Dataset entries
--------------------

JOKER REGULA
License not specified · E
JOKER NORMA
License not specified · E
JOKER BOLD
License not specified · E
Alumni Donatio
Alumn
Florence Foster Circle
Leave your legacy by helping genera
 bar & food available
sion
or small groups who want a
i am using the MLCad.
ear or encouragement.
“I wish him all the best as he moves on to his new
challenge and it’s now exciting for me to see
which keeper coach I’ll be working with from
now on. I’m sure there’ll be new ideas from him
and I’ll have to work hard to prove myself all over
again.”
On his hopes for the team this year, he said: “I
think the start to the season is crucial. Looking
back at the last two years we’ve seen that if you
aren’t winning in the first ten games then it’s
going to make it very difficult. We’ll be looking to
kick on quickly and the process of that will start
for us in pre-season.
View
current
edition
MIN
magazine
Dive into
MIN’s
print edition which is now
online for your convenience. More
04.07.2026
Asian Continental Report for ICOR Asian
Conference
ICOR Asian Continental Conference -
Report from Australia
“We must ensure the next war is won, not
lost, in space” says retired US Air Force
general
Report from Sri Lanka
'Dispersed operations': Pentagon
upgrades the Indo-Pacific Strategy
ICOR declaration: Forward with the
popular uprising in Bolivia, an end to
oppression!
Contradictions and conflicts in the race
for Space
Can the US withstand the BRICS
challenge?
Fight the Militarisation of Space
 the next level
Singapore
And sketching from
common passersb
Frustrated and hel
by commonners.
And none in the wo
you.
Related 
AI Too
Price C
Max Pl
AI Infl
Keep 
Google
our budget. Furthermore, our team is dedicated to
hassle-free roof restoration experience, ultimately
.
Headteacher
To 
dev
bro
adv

--------------------

* **Requirement**:
Render the lines of every row above as a numbered list, skipping any blank lines.

* **Exercise answer**:
1. JOKER REGULA
2. License not specified · E
3. JOKER NORMA
4. License not specified · E
5. JOKER BOLD
6. License not specified · E
7. Alumni Donatio
8. Alumn
9. Florence Foster Circle
10. Leave your legacy by helping genera
11.  bar & food available
12. sion
13. or small groups who want a
14. i am using the MLCad.
15. ear or encouragement.
16. “I wish him all the best as he moves on to his new
17. challenge and it’s now exciting for me to see
18. which keeper coach I’ll be working with from
19. now on. I’m sure there’ll be new ideas from him
20. and I’ll have to work hard to prove myself all over
21. again.”
22. On his hopes for the team this year, he said: “I
23. think the start to the season is crucial. Looking
24. back at the last two years we’ve seen that if you
25. aren’t winning in the first ten games then it’s
26. going to make it very difficult. We’ll be looking to
27. kick on quickly and the process of that will start
28. for us in pre-season.
29. View
30. current
31. edition
32. MIN
33. magazine
34. Dive into
35. MIN’s
36. print edition which is now
37. online for your convenience. More
38. 04.07.2026
39. Asian Continental Report for ICOR Asian
40. Conference
41. ICOR Asian Continental Conference -
42. Report from Australia
43. “We must ensure the next war is won, not
44. lost, in space” says retired US Air Force
45. general
46. Report from Sri Lanka
47. 'Dispersed operations': Pentagon
48. upgrades the Indo-Pacific Strategy
49. ICOR declaration: Forward with the
50. popular uprising in Bolivia, an end to
51. oppression!
52. Contradictions and conflicts in the race
53. for Space
54. Can the US withstand the BRICS
55. challenge?
56. Fight the Militarisation of Space
57.  the next level
58. Singapore
59. And sketching from
60. common passersb
61. Frustrated and hel
62. by commonners.
63. And none in the wo
64. you.
65. Related 
66. AI Too
67. Price C
68. Max Pl
69. AI Infl
70. Keep 
71. Google
72. our budget. Furthermore, our team is dedicated to
73. hassle-free roof restoration experience, ultimately
74. .
75. Headteacher
76. To 
77. dev
78. bro
79. adv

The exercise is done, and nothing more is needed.